The order reflects concerns that regulatory requirements stemming from laws such as Dodd-Frank Act and the Truth in Lending Act have disproportionately affected community-based institutions.

Much Remains Unknown

A related executive order targeting barriers to affordable housing construction focuses primarily on reducing environmental and infrastructure-related regulations that can increase costs and delay development, Winston said.

Overall, she said, the administration’s approach signals a shift toward reducing compliance burdens, though the ultimate impact on credit unions will depend on how far regulators go beyond the initial round of changes.

The CFPB & Reg B

A recent rulemaking tied to a White House executive order could significantly reshape fair lending standards under Regulation B, shifting enforcement toward intent-based discrimination and away from outcomes, Amanda Smith told the meeting

The resulting proposal—expected to take effect July 21 but likely to face delays and possible litigation—drew approximately 64,500 public comments, an unusually high level of feedback for a rulemaking of its kind, Smith said.

At the center of the changes is the elimination of the “disparate impact” standard, which previously allowed enforcement actions when a neutral policy disproportionately affected a protected class.

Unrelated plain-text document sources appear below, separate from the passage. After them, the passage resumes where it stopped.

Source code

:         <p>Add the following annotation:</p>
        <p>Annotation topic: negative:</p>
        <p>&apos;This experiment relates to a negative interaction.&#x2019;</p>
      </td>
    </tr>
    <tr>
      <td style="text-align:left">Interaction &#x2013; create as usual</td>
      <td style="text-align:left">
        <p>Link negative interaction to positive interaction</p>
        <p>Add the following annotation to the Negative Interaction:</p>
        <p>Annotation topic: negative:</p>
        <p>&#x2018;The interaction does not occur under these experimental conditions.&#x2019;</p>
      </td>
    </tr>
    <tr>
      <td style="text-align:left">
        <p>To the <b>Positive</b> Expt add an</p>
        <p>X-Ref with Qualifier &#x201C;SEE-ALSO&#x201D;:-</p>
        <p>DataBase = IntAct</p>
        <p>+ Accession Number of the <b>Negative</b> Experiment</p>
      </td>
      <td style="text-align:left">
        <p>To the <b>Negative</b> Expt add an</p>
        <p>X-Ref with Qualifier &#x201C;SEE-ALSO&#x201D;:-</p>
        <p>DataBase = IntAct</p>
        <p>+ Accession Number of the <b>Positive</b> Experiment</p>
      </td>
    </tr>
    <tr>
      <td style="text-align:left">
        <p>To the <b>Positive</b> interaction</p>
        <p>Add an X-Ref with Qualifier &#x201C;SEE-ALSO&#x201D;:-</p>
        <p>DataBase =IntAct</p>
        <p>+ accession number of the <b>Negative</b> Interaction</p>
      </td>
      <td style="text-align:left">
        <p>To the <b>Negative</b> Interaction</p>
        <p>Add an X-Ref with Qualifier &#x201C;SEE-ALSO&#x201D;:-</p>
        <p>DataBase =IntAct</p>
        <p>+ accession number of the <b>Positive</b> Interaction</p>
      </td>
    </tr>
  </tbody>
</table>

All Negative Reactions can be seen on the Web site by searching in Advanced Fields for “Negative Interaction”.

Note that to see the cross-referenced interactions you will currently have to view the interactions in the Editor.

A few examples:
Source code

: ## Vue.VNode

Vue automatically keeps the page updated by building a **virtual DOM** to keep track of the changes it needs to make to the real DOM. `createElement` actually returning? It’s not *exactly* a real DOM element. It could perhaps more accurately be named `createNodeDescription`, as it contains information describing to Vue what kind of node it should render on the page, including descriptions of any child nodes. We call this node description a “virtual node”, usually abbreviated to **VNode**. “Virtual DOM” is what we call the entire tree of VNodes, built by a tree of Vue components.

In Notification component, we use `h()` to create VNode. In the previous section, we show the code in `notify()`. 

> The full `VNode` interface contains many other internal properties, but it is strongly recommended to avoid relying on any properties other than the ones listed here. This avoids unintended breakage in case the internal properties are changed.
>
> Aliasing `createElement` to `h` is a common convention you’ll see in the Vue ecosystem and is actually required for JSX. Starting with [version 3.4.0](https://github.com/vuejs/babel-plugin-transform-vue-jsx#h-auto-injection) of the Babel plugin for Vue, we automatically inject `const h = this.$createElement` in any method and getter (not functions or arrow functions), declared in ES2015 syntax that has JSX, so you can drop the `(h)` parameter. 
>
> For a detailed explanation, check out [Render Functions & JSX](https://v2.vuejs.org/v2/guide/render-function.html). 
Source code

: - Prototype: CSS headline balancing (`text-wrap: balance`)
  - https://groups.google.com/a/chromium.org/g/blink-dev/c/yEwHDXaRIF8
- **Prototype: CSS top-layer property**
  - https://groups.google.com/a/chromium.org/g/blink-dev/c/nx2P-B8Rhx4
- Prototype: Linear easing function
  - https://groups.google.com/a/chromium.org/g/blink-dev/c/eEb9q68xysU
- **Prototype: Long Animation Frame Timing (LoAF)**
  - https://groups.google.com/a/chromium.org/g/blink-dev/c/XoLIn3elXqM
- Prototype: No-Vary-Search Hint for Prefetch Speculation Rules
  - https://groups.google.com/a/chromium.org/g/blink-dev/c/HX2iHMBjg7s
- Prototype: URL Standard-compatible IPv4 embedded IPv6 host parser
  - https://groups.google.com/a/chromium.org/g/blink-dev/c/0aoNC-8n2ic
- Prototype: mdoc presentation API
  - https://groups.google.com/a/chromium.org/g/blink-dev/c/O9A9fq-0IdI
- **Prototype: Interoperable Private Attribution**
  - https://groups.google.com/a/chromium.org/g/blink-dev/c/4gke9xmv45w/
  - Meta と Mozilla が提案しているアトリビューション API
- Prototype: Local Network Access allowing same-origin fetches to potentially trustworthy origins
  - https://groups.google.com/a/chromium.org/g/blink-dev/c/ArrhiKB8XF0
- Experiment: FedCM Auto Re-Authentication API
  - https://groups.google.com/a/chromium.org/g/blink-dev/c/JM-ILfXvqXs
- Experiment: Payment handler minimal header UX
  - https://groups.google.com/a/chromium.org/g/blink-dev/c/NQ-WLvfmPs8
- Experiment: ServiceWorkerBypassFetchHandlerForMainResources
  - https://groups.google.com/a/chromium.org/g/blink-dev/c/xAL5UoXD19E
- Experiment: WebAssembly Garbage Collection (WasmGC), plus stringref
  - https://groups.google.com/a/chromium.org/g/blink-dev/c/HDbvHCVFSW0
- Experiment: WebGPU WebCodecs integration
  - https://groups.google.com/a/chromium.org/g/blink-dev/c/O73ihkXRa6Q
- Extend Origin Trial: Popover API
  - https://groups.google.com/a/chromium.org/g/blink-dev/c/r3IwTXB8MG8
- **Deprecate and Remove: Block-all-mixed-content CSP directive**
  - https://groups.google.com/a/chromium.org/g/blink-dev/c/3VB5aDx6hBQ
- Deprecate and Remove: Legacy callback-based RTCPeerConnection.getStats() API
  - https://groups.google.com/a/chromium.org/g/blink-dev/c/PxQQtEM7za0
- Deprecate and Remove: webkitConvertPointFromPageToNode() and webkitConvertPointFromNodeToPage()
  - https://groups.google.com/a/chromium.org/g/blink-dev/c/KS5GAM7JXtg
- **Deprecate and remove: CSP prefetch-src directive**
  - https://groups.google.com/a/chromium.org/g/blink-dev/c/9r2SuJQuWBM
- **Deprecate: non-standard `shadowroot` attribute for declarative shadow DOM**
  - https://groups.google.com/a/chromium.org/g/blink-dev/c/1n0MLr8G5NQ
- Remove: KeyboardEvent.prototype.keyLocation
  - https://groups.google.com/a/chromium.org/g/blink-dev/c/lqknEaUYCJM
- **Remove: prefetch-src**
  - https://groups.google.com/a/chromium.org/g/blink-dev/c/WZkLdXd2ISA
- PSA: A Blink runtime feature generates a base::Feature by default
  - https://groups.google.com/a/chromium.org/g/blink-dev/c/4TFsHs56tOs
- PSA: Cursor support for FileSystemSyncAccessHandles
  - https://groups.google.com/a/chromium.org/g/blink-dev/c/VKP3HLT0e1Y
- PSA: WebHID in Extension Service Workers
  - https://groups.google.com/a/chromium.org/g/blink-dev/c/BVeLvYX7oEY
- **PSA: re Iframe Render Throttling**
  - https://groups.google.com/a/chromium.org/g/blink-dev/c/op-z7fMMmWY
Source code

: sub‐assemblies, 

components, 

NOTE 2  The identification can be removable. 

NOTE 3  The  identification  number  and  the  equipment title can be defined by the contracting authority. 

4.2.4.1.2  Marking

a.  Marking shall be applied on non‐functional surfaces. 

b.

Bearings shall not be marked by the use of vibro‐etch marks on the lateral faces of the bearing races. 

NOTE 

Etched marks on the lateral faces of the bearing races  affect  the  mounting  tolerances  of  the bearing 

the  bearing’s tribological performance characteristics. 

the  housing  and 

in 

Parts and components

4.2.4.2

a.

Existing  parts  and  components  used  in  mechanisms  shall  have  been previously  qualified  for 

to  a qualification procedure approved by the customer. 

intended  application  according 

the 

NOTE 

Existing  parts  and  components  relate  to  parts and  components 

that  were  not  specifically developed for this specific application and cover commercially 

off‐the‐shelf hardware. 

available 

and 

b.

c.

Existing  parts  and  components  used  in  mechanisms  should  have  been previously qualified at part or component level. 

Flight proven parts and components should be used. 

Under the new rule, Smith said, that concept is removed entirely, and the bureau has explicitly stated that the Equal Credit Opportunity Act does not recognize an “effects test.”

Amanda Smith at NACUSO meeting in Orlando.

“That means courts cannot reinterpret the rule to bring disparate impact back in,” Smith said, adding that the framework will remain in place unless rewritten through a future rulemaking.

Narrowing of Prohibition

The rule also narrows the long-standing prohibition on discouraging applicants from seeking credit. Previously, lenders could face enforcement for statements or practices that might dissuade a reasonable person from applying. The revised standard limits liability to spoken or written statements directed at applicants or prospective applicants and tied more directly to credit decisions.

“It’s a shift away from broad interpretations and toward intent,” Smith said.

The changes also raise the liability threshold, requiring that a lender knew or should have known a statement would lead a reasonable person to believe they would be denied credit or receive less favorable terms based on a protected status.

Stricter Requirements

In addition, the rule imposes stricter requirements on special purpose credit programs, which are designed to extend credit to underserved or protected groups. Institutions using prohibited bases to define such programs would now face heightened documentation and evidentiary standards, potentially limiting their use.

Overall, Smith said, the revisions mark a significant pivot in fair lending enforcement.

“This is a move away from judging outcomes and toward focusing strictly on intent,” she said, noting that credit unions should monitor developments.